Will Campbell died on June 3, 2013. Campbell was an active participant in the civil rights movement, Baptist preacher, and author. He described himself as a "bootleg preacher." Campbell "helped escort nine African-American students through mobs opposed to the desegregation of Central High School in Little Rock, Arkansas." Campbell very early became a preacher without a church because of his involvement with integration. He was a friend of country singers and even toured with them as their chaplain.
Campbell was born in Amite County, Miss. I think his home was near to Jerry Clower, a famous Christian comedian. He was educated at Wake Forest University and Yale Divinity School. He was a pastor for a short time in Louisiana before he decided that God was calling him to a different ministry. Campbell said, "Either the steeples weren't ready for me or I wasn't ready for the steeples." He took a job as director of religious life at the university of Mississippi but stayed only for two years because "his support for racial integration drew hostility." He later worked for the National Council of Churches. He left the NCC in 1963 to become the Director of the Committee of Southern Churchmen. He would later move to Nashville where he spent the rest of his days on a small farm.
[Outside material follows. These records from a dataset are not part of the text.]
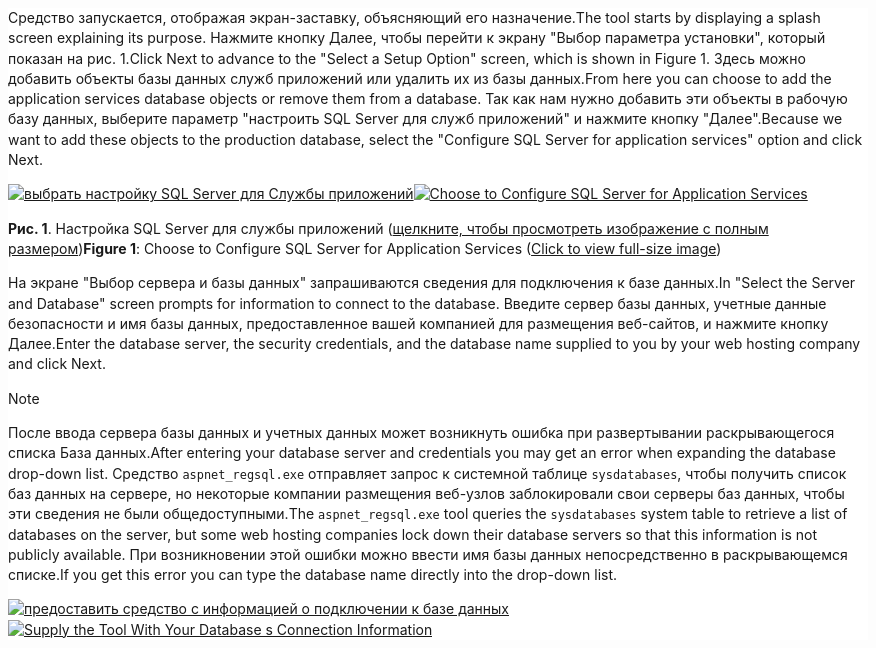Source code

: <span data-ttu-id="a6468-189">Средство запускается, отображая экран-заставку, объясняющий его назначение.</span><span class="sxs-lookup"><span data-stu-id="a6468-189">The tool starts by displaying a splash screen explaining its purpose.</span></span> <span data-ttu-id="a6468-190">Нажмите кнопку Далее, чтобы перейти к экрану "Выбор параметра установки", который показан на рис. 1.</span><span class="sxs-lookup"><span data-stu-id="a6468-190">Click Next to advance to the "Select a Setup Option" screen, which is shown in Figure 1.</span></span> <span data-ttu-id="a6468-191">Здесь можно добавить объекты базы данных служб приложений или удалить их из базы данных.</span><span class="sxs-lookup"><span data-stu-id="a6468-191">From here you can choose to add the application services database objects or remove them from a database.</span></span> <span data-ttu-id="a6468-192">Так как нам нужно добавить эти объекты в рабочую базу данных, выберите параметр "настроить SQL Server для служб приложений" и нажмите кнопку "Далее".</span><span class="sxs-lookup"><span data-stu-id="a6468-192">Because we want to add these objects to the production database, select the "Configure SQL Server for application services" option and click Next.</span></span>

<span data-ttu-id="a6468-193">[![выбрать настройку SQL Server для Службы приложений](configuring-a-website-that-uses-application-services-vb/_static/image2.jpg)](configuring-a-website-that-uses-application-services-vb/_static/image1.jpg)</span><span class="sxs-lookup"><span data-stu-id="a6468-193">[![Choose to Configure SQL Server for Application Services](configuring-a-website-that-uses-application-services-vb/_static/image2.jpg)](configuring-a-website-that-uses-application-services-vb/_static/image1.jpg)</span></span>

<span data-ttu-id="a6468-194">**Рис. 1**. Настройка SQL Server для службы приложений ([щелкните, чтобы просмотреть изображение с полным размером](configuring-a-website-that-uses-application-services-vb/_static/image3.jpg))</span><span class="sxs-lookup"><span data-stu-id="a6468-194">**Figure 1**: Choose to Configure SQL Server for Application Services ([Click to view full-size image](configuring-a-website-that-uses-application-services-vb/_static/image3.jpg))</span></span>

<span data-ttu-id="a6468-195">На экране "Выбор сервера и базы данных" запрашиваются сведения для подключения к базе данных.</span><span class="sxs-lookup"><span data-stu-id="a6468-195">In "Select the Server and Database" screen prompts for information to connect to the database.</span></span> <span data-ttu-id="a6468-196">Введите сервер базы данных, учетные данные безопасности и имя базы данных, предоставленное вашей компанией для размещения веб-сайтов, и нажмите кнопку Далее.</span><span class="sxs-lookup"><span data-stu-id="a6468-196">Enter the database server, the security credentials, and the database name supplied to you by your web hosting company and click Next.</span></span>

> [!NOTE]
> <span data-ttu-id="a6468-197">После ввода сервера базы данных и учетных данных может возникнуть ошибка при развертывании раскрывающегося списка База данных.</span><span class="sxs-lookup"><span data-stu-id="a6468-197">After entering your database server and credentials you may get an error when expanding the database drop-down list.</span></span> <span data-ttu-id="a6468-198">Средство `aspnet_regsql.exe` отправляет запрос к системной таблице `sysdatabases`, чтобы получить список баз данных на сервере, но некоторые компании размещения веб-узлов заблокировали свои серверы баз данных, чтобы эти сведения не были общедоступными.</span><span class="sxs-lookup"><span data-stu-id="a6468-198">The `aspnet_regsql.exe` tool queries the `sysdatabases` system table to retrieve a list of databases on the server, but some web hosting companies lock down their database servers so that this information is not publicly available.</span></span> <span data-ttu-id="a6468-199">При возникновении этой ошибки можно ввести имя базы данных непосредственно в раскрывающемся списке.</span><span class="sxs-lookup"><span data-stu-id="a6468-199">If you get this error you can type the database name directly into the drop-down list.</span></span>

<span data-ttu-id="a6468-200">[![предоставить средство с информацией о подключении к базе данных](configuring-a-website-that-uses-application-services-vb/_static/image5.jpg)](configuring-a-website-that-uses-application-services-vb/_static/image4.jpg)</span><span class="sxs-lookup"><span data-stu-id="a6468-200">[![Supply the Tool With Your Database s Connection Information](configuring-a-website-that-uses-application-services-vb/_static/image5.jpg)](configuring-a-website-that-uses-application-services-vb/_static/image4.jpg)</span></span>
Campbell has written many books which I have enjoyed. My favorite book is probably, Brother to a Dragonfly. The book is autobiographical describing his relationship to his brother. It was nominated for the National Book Award. It is a great book. It describes how his brother got hooked on pain killers and the struggle to get off of them. My second favorite book is Glad River. This book is fiction. It is the story of three men and their journey to baptism. A third book I would recommend is Cecilia"s Sin. It is a fictional story of the Anabaptists and how they endured persecution and death. Another good book by Campbell is The Covention: A Parable, a fictional portrayal of the moderate-fundamentalist controversy in the Southern Baptist Convention.
Will D. Campbell was a unique individual. He became a preacher at a young age. He continued to be a preacher without a church most of his life. The major theme in his life was grace. He believed God's grace was offered to all people. It didn't matter their race, gender, past, or any other barrier that would prevent them from accepting the gospel. He believed that the ground is level at the cross. We are all God's children through the blood of Christ.